Former Guam Resident Recalls Fond Memories as Political Cloud hangs over the Island
"They will be met with fire and fury like the world has never seen."
That's what President Trump said will happen if North Korea makes any threats.
Hours later, the communist nation issued a statement saying it is examining plans to attack Guam.
"It's one thing to toss off ill-considered tweets about Joe Scarborough or something like that. That's not very seemly, but it's not clear that it has any serious long-term consequences, but we're really talking about people who could destroy a city or who may well have nuclear weapons," said Marquette Political Science Professor, Barrett McCormick.
The Marquette Political Science Professor says the president was playing with fire.
"And that's not a fire I'd want to accidentally start that could have really catastrophic consequences," said McCormick.
"A wonderful place for a teenager with friends to visit. beautiful white sand and coral reef," said Royanne Moon as she looked over a scrapbook of pictures.

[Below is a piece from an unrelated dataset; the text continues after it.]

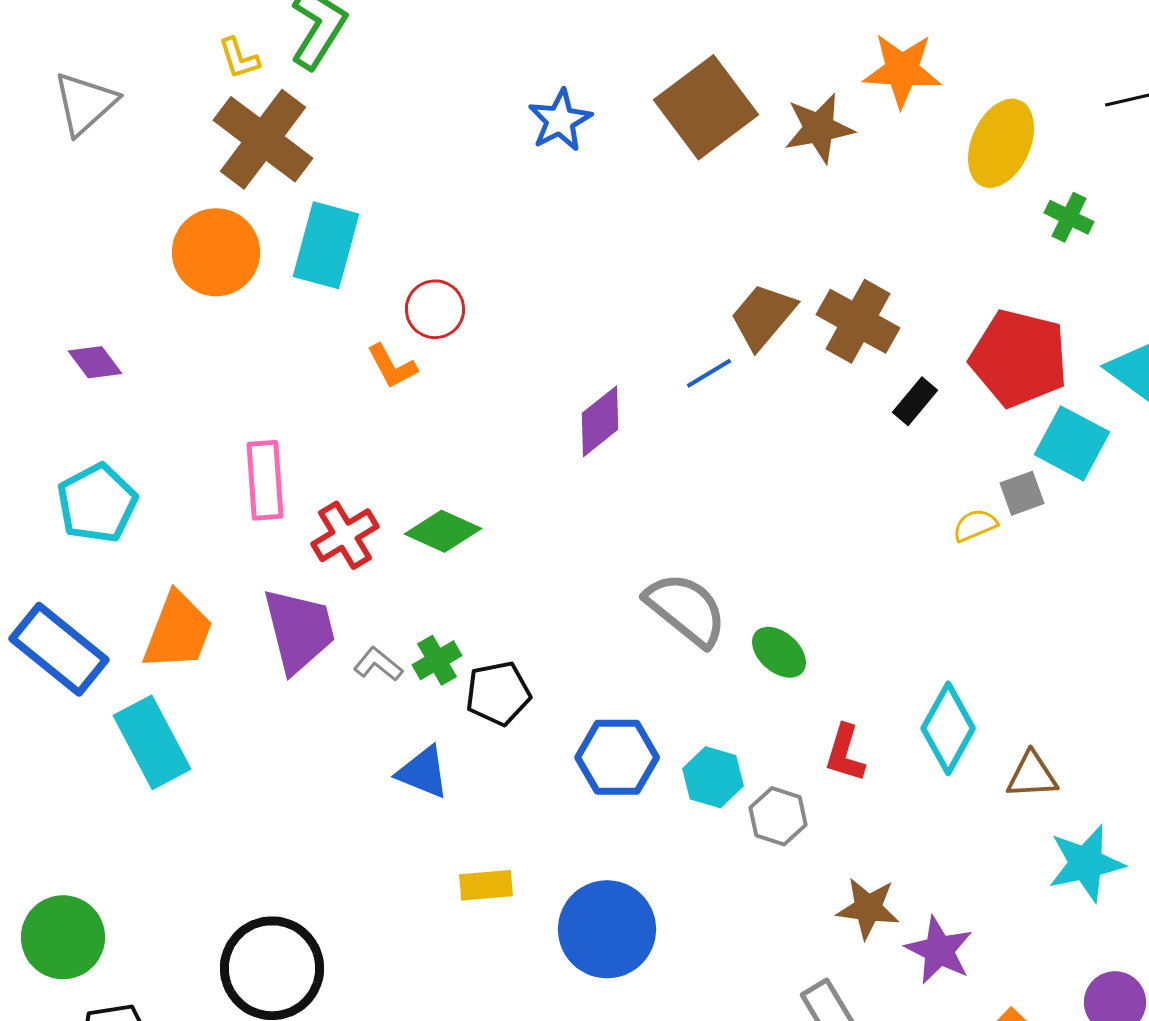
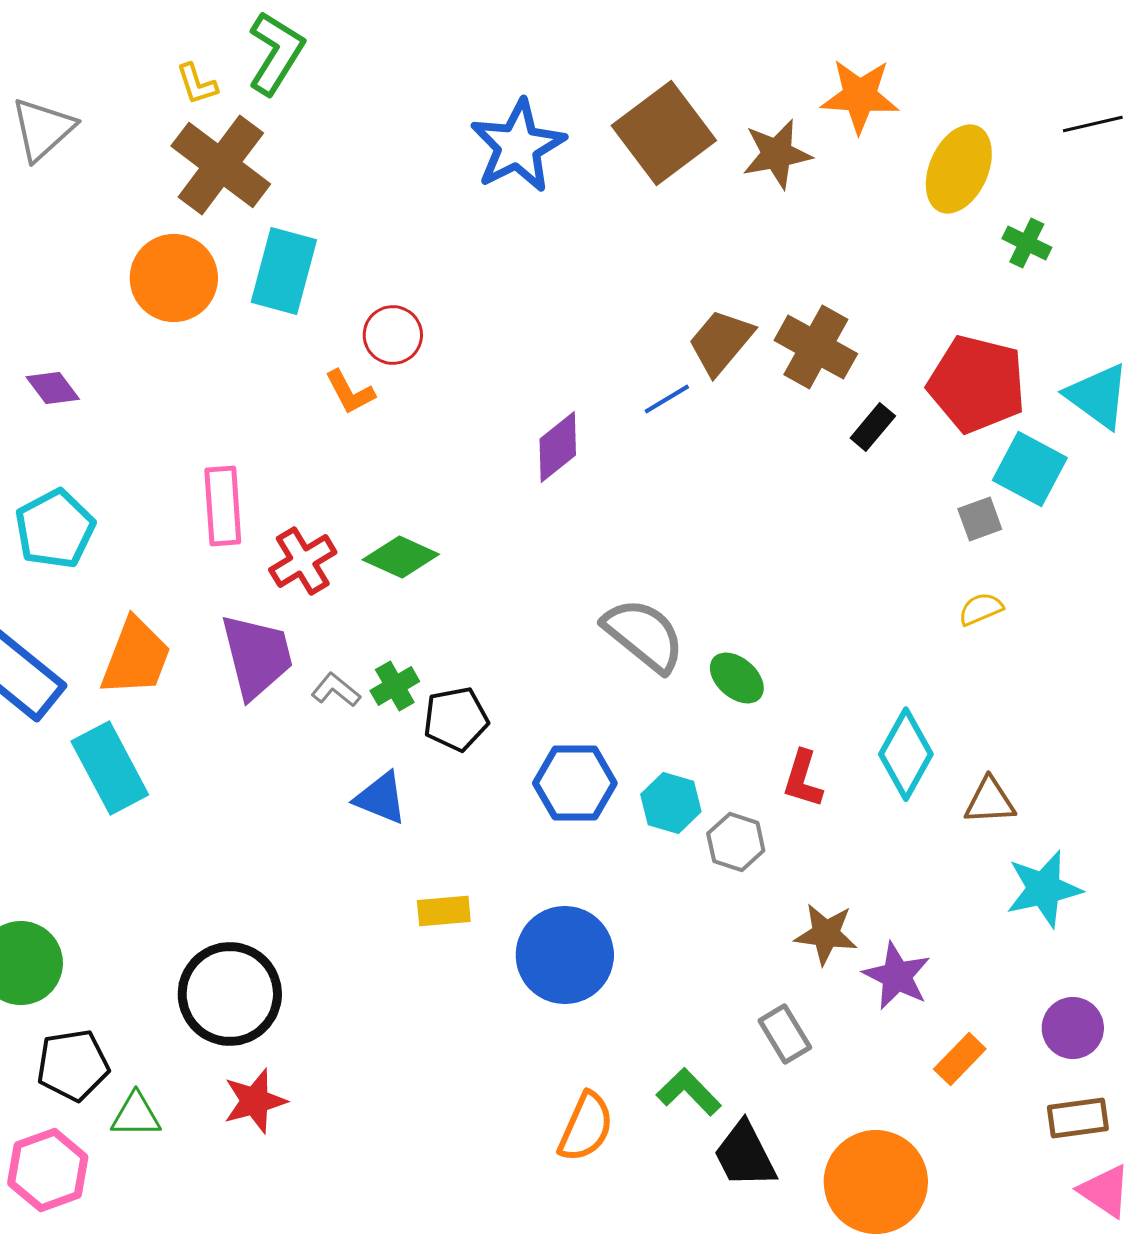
blue star: (560, 120) -> (518, 146), size x1.5
yellow semicircle: (975, 525) -> (981, 609), moved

Moon lived in Guam for two years as a teenager. Her dad was stationed on the air force base in 1958. She still keeps in touch with people living there, and has been back to visit a few times.
"I have only the fondest memories of a very beautiful part of the world. The warmth of the people," said Moon.
But now she's a little worried the people that welcomed her with open arms are at risk from North Korea.
"I have concern but I have hope that people will be able to depend upon those that are decision makers and that we are prepared," said Moon.
Professor McCormick does say even if it's just rhetoric, challenging North Korea is dangerous.
"There's a much higher risk of war than I'm comfortable with. So, I'm still betting that we're going to be able to get through this. That seems mostly likely, but there are some risks here," said McCormick.
His expertise is to de-escalate the situation by strengthening relationships with Asian countries.